SAN GABRIEL – The past has come alive in San Gabriel. Officials and community leaders gathered at the San Gabriel Mission on Tuesday to dedicate the restoration and relocation to a city park of the sole remaining section of a masonry millrace built in 1823 for Chapman’s Mill. Chapman’s Mill was a cornerstone of the agricultural community centered on the old mission.
The 20-foot, 15-ton section of masonry waterway was relocated to Plaza Park on the grounds of the mission and installed as an educational exhibit, featuring running water, for the many visitors to the adjacent mission.

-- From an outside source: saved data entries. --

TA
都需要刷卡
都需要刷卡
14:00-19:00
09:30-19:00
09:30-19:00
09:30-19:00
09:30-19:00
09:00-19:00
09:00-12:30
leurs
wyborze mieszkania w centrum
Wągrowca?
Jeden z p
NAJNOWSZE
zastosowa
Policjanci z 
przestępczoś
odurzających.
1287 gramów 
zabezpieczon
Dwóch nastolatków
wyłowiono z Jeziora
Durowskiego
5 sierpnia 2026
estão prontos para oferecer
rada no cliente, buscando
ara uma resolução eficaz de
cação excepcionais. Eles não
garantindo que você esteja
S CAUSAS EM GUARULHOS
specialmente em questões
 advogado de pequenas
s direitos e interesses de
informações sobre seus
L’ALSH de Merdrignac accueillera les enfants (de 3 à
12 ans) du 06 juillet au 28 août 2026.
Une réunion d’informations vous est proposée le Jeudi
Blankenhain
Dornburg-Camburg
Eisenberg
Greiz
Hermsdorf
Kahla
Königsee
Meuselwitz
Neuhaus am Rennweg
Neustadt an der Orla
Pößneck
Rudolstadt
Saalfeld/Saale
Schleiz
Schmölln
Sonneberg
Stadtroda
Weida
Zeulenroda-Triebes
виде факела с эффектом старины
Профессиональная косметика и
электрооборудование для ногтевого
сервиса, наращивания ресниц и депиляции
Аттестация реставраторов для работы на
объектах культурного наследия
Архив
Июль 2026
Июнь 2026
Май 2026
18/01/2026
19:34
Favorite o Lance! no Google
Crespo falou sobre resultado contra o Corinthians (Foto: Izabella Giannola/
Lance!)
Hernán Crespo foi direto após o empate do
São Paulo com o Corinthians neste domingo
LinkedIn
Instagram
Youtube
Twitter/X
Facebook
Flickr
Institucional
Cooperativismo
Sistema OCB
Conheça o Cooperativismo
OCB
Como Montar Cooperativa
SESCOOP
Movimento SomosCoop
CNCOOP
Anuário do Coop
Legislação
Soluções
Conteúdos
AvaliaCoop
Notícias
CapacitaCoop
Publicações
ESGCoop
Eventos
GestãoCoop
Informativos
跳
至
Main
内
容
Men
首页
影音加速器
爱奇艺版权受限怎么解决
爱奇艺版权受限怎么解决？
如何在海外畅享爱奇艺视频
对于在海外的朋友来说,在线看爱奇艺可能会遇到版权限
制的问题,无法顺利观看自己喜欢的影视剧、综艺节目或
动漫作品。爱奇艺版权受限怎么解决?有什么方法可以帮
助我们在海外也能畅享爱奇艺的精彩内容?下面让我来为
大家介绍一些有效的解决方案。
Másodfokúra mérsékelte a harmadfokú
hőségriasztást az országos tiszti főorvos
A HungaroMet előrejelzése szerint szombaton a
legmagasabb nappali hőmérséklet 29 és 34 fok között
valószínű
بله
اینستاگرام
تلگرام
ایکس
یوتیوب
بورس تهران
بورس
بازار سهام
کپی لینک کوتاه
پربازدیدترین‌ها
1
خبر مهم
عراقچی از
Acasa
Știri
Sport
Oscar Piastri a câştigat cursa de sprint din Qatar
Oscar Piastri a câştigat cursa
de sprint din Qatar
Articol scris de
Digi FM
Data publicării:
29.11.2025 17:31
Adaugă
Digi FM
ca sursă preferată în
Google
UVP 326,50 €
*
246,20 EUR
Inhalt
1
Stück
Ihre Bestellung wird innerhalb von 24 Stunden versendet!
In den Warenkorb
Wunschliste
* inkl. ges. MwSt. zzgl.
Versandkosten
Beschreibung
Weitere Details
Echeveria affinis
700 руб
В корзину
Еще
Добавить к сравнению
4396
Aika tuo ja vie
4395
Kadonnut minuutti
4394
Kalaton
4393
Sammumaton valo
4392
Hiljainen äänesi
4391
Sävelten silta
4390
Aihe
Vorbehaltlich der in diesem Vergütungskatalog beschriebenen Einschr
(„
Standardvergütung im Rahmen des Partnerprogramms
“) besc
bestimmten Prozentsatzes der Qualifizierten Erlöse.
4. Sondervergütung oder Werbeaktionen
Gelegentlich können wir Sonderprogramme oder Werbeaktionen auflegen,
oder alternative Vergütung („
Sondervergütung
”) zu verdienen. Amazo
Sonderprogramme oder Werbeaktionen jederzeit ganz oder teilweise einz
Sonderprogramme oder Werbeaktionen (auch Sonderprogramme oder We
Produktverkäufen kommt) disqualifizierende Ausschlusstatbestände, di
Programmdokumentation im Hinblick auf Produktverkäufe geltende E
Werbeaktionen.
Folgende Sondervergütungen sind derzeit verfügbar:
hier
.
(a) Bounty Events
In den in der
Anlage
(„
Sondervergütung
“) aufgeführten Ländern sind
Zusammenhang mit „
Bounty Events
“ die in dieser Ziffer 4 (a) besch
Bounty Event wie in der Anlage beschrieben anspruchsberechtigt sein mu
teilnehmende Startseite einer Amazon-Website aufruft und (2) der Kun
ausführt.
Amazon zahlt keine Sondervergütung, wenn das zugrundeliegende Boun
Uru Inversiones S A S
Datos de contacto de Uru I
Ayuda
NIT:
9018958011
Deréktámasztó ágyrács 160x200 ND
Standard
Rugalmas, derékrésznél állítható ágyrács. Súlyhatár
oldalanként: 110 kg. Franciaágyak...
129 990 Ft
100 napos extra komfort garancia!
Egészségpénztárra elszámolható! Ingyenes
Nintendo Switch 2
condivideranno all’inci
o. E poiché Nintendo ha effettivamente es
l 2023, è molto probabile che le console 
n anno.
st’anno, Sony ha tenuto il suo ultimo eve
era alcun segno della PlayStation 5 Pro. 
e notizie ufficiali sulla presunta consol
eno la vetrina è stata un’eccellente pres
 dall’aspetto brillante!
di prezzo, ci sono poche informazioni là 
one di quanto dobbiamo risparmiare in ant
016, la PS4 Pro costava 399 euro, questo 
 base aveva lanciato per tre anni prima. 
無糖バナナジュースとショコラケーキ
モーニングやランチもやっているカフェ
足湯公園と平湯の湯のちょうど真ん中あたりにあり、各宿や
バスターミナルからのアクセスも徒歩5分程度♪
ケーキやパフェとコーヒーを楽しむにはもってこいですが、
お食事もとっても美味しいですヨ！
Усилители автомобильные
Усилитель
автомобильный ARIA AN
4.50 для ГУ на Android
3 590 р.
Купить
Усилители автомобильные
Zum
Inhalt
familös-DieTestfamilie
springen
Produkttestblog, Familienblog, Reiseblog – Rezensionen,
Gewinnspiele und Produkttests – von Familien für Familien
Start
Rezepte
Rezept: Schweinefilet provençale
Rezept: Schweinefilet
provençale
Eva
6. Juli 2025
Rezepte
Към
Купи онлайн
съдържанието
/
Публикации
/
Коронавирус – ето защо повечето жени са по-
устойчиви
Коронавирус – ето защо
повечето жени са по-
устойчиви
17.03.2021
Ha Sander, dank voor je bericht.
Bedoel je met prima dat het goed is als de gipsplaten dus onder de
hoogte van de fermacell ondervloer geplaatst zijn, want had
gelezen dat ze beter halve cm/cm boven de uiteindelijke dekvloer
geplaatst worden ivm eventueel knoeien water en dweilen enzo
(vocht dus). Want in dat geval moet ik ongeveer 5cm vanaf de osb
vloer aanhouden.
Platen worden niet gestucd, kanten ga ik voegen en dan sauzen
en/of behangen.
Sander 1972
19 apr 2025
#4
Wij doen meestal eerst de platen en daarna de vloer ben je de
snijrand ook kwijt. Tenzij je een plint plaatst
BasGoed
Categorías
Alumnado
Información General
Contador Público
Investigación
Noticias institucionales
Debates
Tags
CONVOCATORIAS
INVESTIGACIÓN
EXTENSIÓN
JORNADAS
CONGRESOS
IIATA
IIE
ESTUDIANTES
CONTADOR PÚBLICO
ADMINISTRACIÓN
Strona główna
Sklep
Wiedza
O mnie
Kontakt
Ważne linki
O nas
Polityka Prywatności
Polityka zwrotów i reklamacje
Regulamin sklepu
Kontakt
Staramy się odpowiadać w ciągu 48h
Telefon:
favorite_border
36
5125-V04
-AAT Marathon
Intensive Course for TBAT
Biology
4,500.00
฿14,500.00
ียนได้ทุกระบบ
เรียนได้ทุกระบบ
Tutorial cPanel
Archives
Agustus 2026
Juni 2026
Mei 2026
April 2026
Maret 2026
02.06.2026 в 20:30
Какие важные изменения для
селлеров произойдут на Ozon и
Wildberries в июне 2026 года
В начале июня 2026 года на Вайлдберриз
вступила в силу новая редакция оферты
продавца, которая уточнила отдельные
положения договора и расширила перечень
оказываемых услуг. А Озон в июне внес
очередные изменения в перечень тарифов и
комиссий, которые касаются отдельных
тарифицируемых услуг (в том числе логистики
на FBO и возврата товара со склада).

Excavated by archaeologists, the millrace was carefully moved during the summer from a nearby railroad right-of-way to permit mass excavation for an Alameda Corridor-East Construction Authority project to lower the railroad in a 30-foot-deep, concrete-walled trench with bridges spanning the new trench at four crossings in San Gabriel.
The historic millrace was built in the 1820s by the Gabrielino Tribe who lived at the San Gabriel Mission. It was designed by JOseph Chapman who was described as an "ex pirate."
Mike Hart, a historian who was very knowledgeable with the millrace, said it was part of a larger system that irrigated the San Gabriel Valley in those days.
“This millrace was part of a large water system that irrigated over 6,000 acres of land altogether,” Hart said. “It’s a mortar-lined structure that channeled water directly to the mill before in went in to turn the mill wheel. It carried water. It was an aqueduct.”
Hart added there isn’t much left of this kind and that what is found needs to be preserved.
“This find is very important because the San Gabriel Valley developed so quick after the mission era that a lot of the principle mission irrigation system and buildings were destroyed,” he said. “At the end of the 1840s Americans had started to come in and this area developed so very fast, which erased a lot of the old mission system.”
Fr. Bruce Wellems of the mission agreed.
“Anytime you find artifacts like that it connects you with history,” Wellems said. “So that’s cool. I never made the connection of how important aqueducts were to the life of the mission.”
Steve Wilkinson of San Dimas works at the nearby Mission Playhouse and stopped by for the festivities. He said it was wonderful the millrace was being preserved.
“I think it looks great,” he said. “I think it is way cool they decided to put it here instead of just getting dug up and lost forever.
The millrace and historical drawings on display is visable to the public at the Plaza Park, located in front the San Gabriel Mission.